His name wasn’t Molotov, but Liebling initially couldn’t figure out why his comrades called him that. Mollie struck him as quite a character: he claimed to be a gambler and to be a big deal on Broadway. Mollie was so vivid in Liebling’s memory—“he has become a posthumous pal”—that upon returning to New York he felt compelled to uncover Mollie’s true identity. And so he did.
Mollie’s legal name was Karl Warner, though his birth name was Petuskia. Before the war he worked as a busboy at Jimmy Kelly’s, a Sullivan Street club in lower Manhattan. He belonged to the local waiters’ and waitresses’ union and often spoke up at meetings, though he was later expelled for failing to pay dues.
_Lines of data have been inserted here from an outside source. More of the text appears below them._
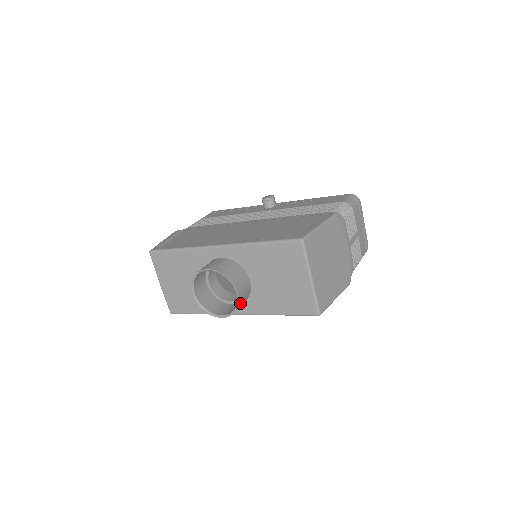
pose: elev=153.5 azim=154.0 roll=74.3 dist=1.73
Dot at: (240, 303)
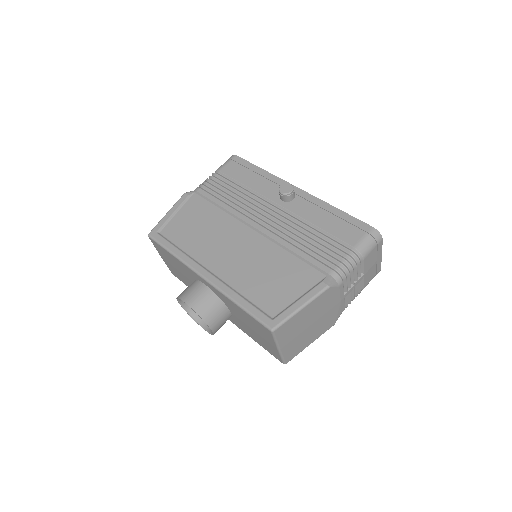
Dot at: occluded
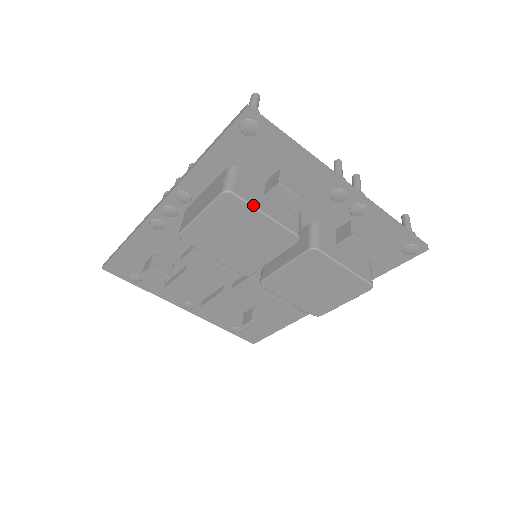
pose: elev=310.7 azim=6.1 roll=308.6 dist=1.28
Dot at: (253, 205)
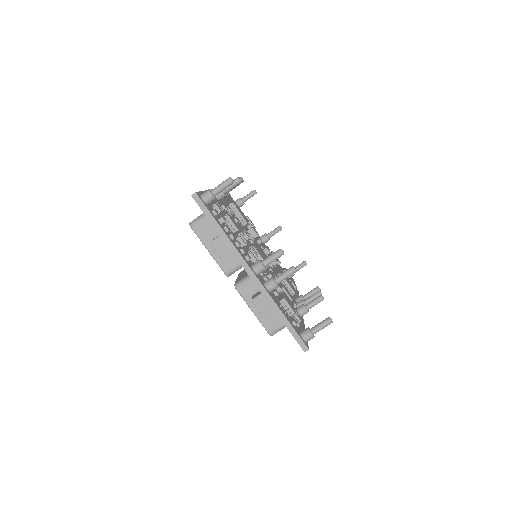
Dot at: (202, 241)
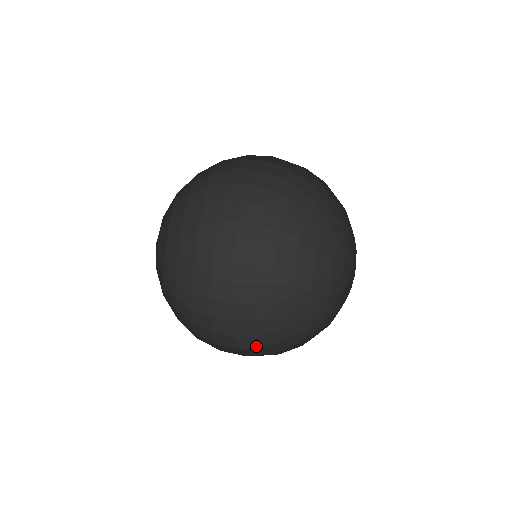
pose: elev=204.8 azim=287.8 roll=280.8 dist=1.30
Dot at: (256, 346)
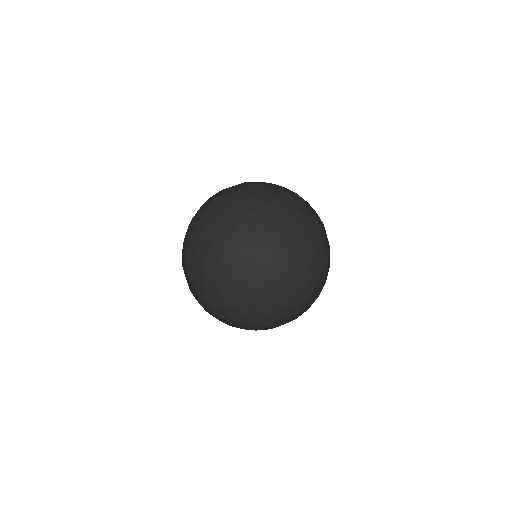
Dot at: (226, 317)
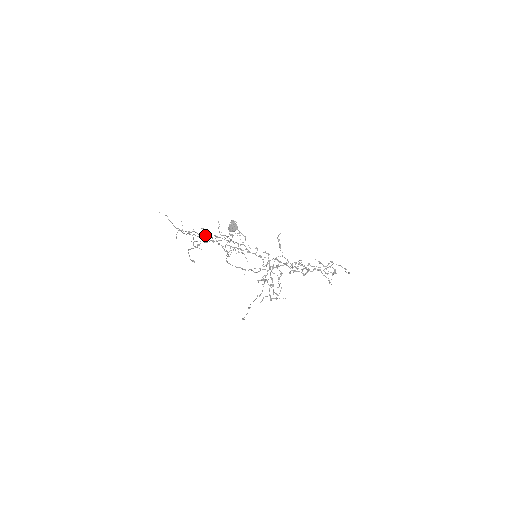
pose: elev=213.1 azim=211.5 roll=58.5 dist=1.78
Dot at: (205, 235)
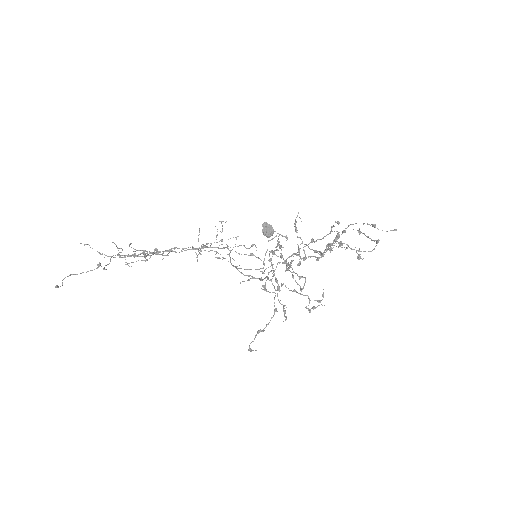
Dot at: (158, 251)
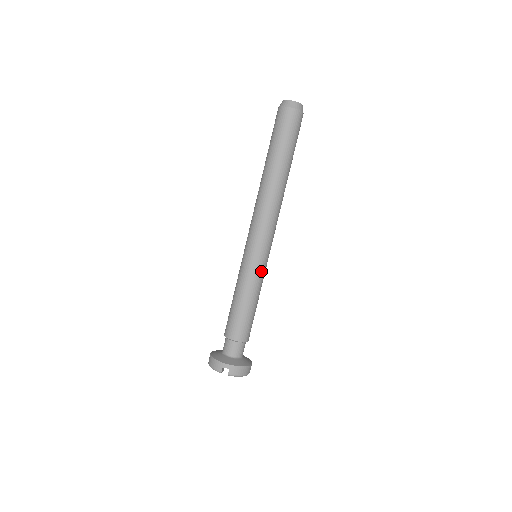
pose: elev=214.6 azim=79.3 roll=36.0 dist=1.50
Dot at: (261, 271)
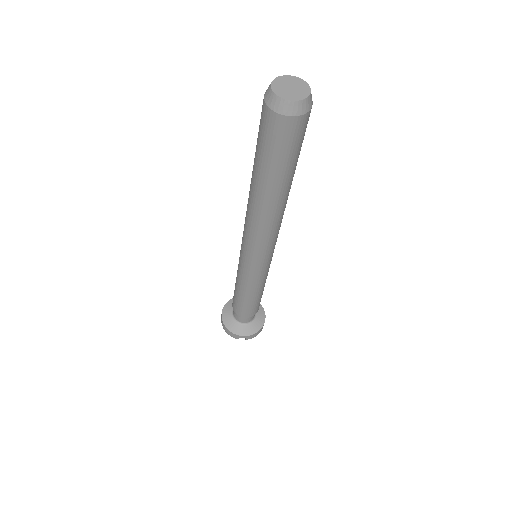
Dot at: (266, 274)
Still, the union secretary told Liebling that he would have wanted Mollie restored to good standing in the union. After all, Curly—his nickname for his curly blond hair—was the first member of that local to die in the war.
I imagined how pleased Mollie would have been to be readmitted to the union without paying any dues. Then I pictured how much fun he would’ve had on the Mall in Central Park in summertime, if only he could have marched there with his Silver Star ribbon and a bundle of enemy keepsakes. And I thought about how far La Piste Forestière was from the kitchen at Jimmy Kelly’s.
The pity of war—as the great poet Wilfred Owen did for World War I—rarely leaves Liebling’s mind in his writings. Yet he also remembered those war years as among the best of his life. He later wrote, “The times were full of certainties: we could be certain we were right — and we were — and that certainty made us certain that anything we did was right, too. I have seldom been sure I was right since.” And:
I know that it is socially acceptable to depict war as an unmitigated horror, but subjectively at least, that portrayal isn’t entirely true, and you can feel its pull on men’s memories at the maudlin reunions of war divisions. They mourn their dead, but they also mourn for war.
As, he implies, did he. You can acquire Liebling’s collected war writings from the Library of America, and you ought to, but those works ought to be more widely and affordably available. Also Joe Liebling at War should be a film, ideally directed by Richard Linklater. Richard: if you happen to read this and could use help with a screenplay, reach out. I have plenty of ideas.